Crewel by Gennifer Albin
I am Sarah. I am fourteen years old and an avid reader; it is one of my favorite things to do. Inspired by authors’ creations of magnificent places and surprising havens built by simple letters, I aspire to be an author and, meanwhile, nurture the love to write.
There is a place where the golden strands of time run forward, the horizontal threads in the weave of the world; where shimmering, glittering threads make up the elements and the people, the tapestry of this place; where girls called Spinsters are called upon to weave it.
In this place, called Arras, lives a sixteen-year-old girl called Adelice.
Adelice has trained her whole life to be clumsy. She has practiced and perfected her skills until she can drop something with ease, until any threads tangle in her fingers despite their burning urge to weave them. She’s maintained her purity standards and stayed segregated and obeyed her parents, but she—and by extension, her family—is determined not to become a famed Spinster.
But nothing can hide the fact that the strands of time bend themselves for her fingers alone.
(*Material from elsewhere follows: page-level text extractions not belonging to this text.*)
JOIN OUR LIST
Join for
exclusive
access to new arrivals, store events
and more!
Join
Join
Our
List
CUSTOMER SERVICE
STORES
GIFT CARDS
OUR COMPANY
And so begins Crewel—the story of Adelice Lewys, a girl who will not bow down, roll over, and play nice. She has the power to weave this world, a world she isn’t sure deserves weaving, and her potential leaves it up to her to choose whether her contribution will lead to the continuation of Arras, or her abstinence will destroy it. In this deliciously tangled sci-fi, Gennifer Albin spins a brilliant tapestry about one girl in a world that needs her but does not want her—a girl who has the power to make a decision that will change it forever.